Segment Start: Quoted passage
Los Lobos: Genre-spanning NorteAmericana Heroes

Los Lobos is an American treasure. Formed in East L.A. in the early 1970s, the band has always drawn from across the entire spectrum of American music. While the group’s Latino roots invite easy comparison to groundbreaking acts like Thee Midniters, El Chicano, Malo and Santana, the group (whose name means “the wolves”) has always been about much more than one strain of music.

As applied to music, the term Americana is often used to describe a style that focus on the roots and branches of American cultural traditions. And because the music of Los Lobos is authentically flavored with everything from early rock ‘n’ roll to zydeco to conjunto to jazz to country, a better label (if one is needed at all) might be norteAmericana. The band’s major-label debut, 1984’s How Will the Wolf Survive? Brought Los Lobos to national attention; in 2003 the record was named among the top 500 albums of all time by Rolling Stone.

Though the lion’s share of the band’s material is original music (written mostly by band members David Hidalgo and Louie Pérez), Los Lobos sometimes applies its substantial talents to interpreting the work of others. The two most notable examples are a 1988 album of Tejano and Mariachi folk sung entirely in Spanish), La Pistola y El Corazón, and the group’s work on the soundtrack of the 1987 Richie Valens biopic La Bamba.

But it’s Los Lobos’ original songs that come in for the acclaim. 1992’s Kiko earned almost unanimous critical plaudits, but all of the group’s 20-plus releases have been well received. An engaging live act, Los Lobos recently made an archive of more than a half-dozen live albums from across the band’s history available via iTunes. And while there hasn’t been a new studio album since 2015’s Gates of Gold, but the band took part in an intriguing Record Store Day release earlier this year, a cover of the Shins’ song “The Fear.”

Grammy-winning writer Chris Morris’ book about the group, Dream in Blue was published in 2015, and earlier this year, Pérez published a book of his own, Good Morning, Aztlán: The Words, Pictures and Songs of Louie Pérez. After returning from dates in Scandinavia, the group kicked off a tour that will crisscross the U.S., keeping the band busy well into 2019. In late October the group sailed from San Diego as part of the annual Legendary Rhythm & Blues Cruise, underscoring Los Lobos’ genre-spanning appeal.
Segment End: Quoted passage
Segment Start: Given information
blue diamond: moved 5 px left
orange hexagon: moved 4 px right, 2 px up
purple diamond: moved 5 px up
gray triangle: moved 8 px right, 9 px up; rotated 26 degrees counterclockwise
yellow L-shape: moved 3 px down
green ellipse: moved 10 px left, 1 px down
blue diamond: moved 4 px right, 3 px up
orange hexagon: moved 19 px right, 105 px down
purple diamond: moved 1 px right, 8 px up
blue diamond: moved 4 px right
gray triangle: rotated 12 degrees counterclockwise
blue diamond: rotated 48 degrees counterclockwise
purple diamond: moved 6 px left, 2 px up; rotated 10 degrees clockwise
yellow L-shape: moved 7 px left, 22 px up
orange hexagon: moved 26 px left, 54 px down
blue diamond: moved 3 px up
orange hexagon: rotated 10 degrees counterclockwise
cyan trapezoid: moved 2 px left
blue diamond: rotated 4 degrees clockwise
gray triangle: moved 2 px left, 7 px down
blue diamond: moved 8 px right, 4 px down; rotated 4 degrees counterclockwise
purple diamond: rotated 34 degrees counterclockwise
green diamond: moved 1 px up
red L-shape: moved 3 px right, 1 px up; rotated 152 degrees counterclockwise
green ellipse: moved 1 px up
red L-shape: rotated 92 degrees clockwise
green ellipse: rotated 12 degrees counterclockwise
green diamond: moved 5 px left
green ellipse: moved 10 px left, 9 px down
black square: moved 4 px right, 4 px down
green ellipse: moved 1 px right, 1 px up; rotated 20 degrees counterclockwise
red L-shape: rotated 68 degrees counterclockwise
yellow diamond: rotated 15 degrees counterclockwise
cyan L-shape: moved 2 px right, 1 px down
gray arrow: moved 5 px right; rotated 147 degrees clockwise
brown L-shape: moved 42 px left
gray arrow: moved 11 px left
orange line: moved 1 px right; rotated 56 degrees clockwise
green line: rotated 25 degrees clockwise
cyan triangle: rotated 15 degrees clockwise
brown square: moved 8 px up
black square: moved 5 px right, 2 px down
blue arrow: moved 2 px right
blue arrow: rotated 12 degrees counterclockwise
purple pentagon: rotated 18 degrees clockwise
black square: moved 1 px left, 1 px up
Segment End: Given information
▸ Exercise details
According to the Los Lobos profile, why might norteAmericana be a better label for the band's music than Americana?

▸ Written solution
The profile explains that the music of Los Lobos is authentically flavored with everything from early rock 'n' roll to zydeco to conjunto to jazz to country. For that reason, it suggests norteAmericana as a better label, if one is needed at all.